EXERCISE REQUIREMENTS:
Among the records that follow, set down only the lines from the one containing "thumb cmc: (140, 206)" to the one containing "middle tip: (207, 120)", both included, exactly.

DATA FOR THIS TASK:

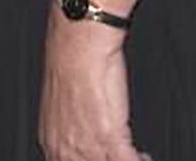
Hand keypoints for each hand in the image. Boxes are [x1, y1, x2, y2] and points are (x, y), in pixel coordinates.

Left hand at [39, 17, 146, 160]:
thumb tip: (82, 136)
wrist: (79, 45)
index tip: (103, 158)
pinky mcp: (109, 138)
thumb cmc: (72, 65)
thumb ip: (70, 129)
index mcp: (51, 143)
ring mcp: (87, 148)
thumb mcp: (63, 105)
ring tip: (136, 157)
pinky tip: (143, 157)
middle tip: (121, 156)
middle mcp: (65, 151)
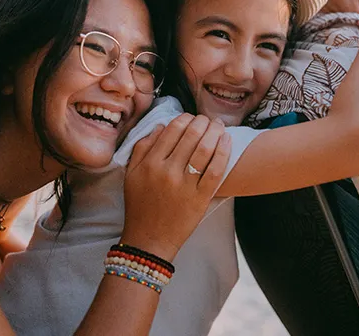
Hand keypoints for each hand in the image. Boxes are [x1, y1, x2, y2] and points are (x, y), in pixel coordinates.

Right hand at [121, 114, 230, 260]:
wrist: (149, 240)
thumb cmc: (140, 206)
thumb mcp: (131, 175)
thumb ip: (142, 148)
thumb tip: (160, 126)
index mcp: (150, 164)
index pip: (172, 130)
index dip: (185, 119)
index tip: (191, 118)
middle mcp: (167, 172)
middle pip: (191, 136)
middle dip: (202, 122)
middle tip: (207, 120)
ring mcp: (185, 185)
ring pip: (205, 149)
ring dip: (215, 132)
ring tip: (219, 125)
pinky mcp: (200, 198)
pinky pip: (215, 170)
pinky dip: (223, 152)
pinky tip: (227, 141)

EXPECTED OUTPUT:
thumb cmc: (140, 206)
thumb mcp: (131, 175)
thumb ip: (142, 148)
thumb tip: (160, 126)
index mcp: (150, 164)
index pip: (172, 130)
index dip: (185, 119)
index tip: (191, 118)
middle mcp: (167, 172)
middle pip: (191, 136)
middle dip: (202, 122)
middle tip: (207, 120)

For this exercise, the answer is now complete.